● **Goal of the exercise**: Every line of the material below, from the top through the line with "(3,3'-diaminobenzidine) immunohistochemical staining", should be reproduced exactly.

● **Data records**:
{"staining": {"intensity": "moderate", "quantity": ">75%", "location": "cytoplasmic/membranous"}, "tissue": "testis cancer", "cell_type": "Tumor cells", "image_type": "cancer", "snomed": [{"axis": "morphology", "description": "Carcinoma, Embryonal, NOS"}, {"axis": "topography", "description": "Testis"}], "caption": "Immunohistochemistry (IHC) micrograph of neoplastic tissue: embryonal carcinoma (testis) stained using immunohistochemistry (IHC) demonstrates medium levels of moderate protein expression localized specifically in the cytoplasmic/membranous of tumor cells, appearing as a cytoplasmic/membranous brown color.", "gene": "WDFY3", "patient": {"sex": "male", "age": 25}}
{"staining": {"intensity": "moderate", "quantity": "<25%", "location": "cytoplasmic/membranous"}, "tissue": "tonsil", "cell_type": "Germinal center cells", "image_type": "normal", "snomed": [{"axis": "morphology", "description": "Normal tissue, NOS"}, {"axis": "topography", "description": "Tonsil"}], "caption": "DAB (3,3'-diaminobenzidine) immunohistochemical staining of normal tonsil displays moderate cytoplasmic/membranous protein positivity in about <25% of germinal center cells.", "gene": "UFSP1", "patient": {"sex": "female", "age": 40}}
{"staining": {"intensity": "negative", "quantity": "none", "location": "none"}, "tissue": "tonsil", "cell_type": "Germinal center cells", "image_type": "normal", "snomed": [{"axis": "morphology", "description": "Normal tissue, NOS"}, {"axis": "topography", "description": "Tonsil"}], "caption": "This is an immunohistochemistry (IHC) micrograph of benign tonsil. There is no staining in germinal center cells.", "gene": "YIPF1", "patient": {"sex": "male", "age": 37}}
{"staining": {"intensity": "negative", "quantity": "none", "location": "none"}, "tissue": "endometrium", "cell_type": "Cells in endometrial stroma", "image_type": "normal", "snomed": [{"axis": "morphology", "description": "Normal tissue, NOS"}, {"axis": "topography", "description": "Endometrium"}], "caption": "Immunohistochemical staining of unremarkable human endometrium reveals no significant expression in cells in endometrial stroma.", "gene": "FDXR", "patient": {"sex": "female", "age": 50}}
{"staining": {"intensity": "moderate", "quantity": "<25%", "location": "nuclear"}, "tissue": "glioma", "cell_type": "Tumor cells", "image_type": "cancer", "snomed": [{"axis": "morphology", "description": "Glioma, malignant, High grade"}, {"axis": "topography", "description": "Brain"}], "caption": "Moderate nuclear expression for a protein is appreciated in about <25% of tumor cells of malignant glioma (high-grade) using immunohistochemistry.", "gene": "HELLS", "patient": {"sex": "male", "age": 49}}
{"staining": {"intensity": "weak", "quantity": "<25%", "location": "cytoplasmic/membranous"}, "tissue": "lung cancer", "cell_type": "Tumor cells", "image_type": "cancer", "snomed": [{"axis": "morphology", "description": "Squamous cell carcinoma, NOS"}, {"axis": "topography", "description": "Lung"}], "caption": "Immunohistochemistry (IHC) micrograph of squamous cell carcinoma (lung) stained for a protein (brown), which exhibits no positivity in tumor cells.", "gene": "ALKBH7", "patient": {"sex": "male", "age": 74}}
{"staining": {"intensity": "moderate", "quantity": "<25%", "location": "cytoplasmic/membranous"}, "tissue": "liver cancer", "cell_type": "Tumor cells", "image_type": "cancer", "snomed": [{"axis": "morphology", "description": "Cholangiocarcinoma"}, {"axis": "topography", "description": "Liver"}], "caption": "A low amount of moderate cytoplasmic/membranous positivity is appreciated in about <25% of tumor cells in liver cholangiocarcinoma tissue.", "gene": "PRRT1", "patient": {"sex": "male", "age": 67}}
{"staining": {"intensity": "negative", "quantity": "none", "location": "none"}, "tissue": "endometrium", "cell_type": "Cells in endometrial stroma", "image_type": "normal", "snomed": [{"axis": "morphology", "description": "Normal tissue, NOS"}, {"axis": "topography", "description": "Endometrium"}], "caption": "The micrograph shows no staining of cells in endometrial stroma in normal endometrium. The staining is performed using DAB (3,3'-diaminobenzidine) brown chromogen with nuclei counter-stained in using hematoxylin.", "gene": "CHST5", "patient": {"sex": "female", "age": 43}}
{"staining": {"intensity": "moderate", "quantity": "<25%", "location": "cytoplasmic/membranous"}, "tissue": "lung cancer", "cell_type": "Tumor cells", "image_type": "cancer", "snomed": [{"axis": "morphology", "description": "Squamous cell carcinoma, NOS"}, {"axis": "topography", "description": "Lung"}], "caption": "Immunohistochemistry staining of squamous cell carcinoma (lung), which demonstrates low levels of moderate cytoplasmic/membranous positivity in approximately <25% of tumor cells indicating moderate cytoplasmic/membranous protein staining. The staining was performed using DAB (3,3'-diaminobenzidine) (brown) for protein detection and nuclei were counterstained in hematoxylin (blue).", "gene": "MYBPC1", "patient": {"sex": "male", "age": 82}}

● **Exercise solution**:
{"staining": {"intensity": "moderate", "quantity": ">75%", "location": "cytoplasmic/membranous"}, "tissue": "testis cancer", "cell_type": "Tumor cells", "image_type": "cancer", "snomed": [{"axis": "morphology", "description": "Carcinoma, Embryonal, NOS"}, {"axis": "topography", "description": "Testis"}], "caption": "Immunohistochemistry (IHC) micrograph of neoplastic tissue: embryonal carcinoma (testis) stained using immunohistochemistry (IHC) demonstrates medium levels of moderate protein expression localized specifically in the cytoplasmic/membranous of tumor cells, appearing as a cytoplasmic/membranous brown color.", "gene": "WDFY3", "patient": {"sex": "male", "age": 25}}
{"staining": {"intensity": "moderate", "quantity": "<25%", "location": "cytoplasmic/membranous"}, "tissue": "tonsil", "cell_type": "Germinal center cells", "image_type": "normal", "snomed": [{"axis": "morphology", "description": "Normal tissue, NOS"}, {"axis": "topography", "description": "Tonsil"}], "caption": "DAB (3,3'-diaminobenzidine) immunohistochemical staining of normal tonsil displays moderate cytoplasmic/membranous protein positivity in about <25% of germinal center cells.", "gene": "UFSP1", "patient": {"sex": "female", "age": 40}}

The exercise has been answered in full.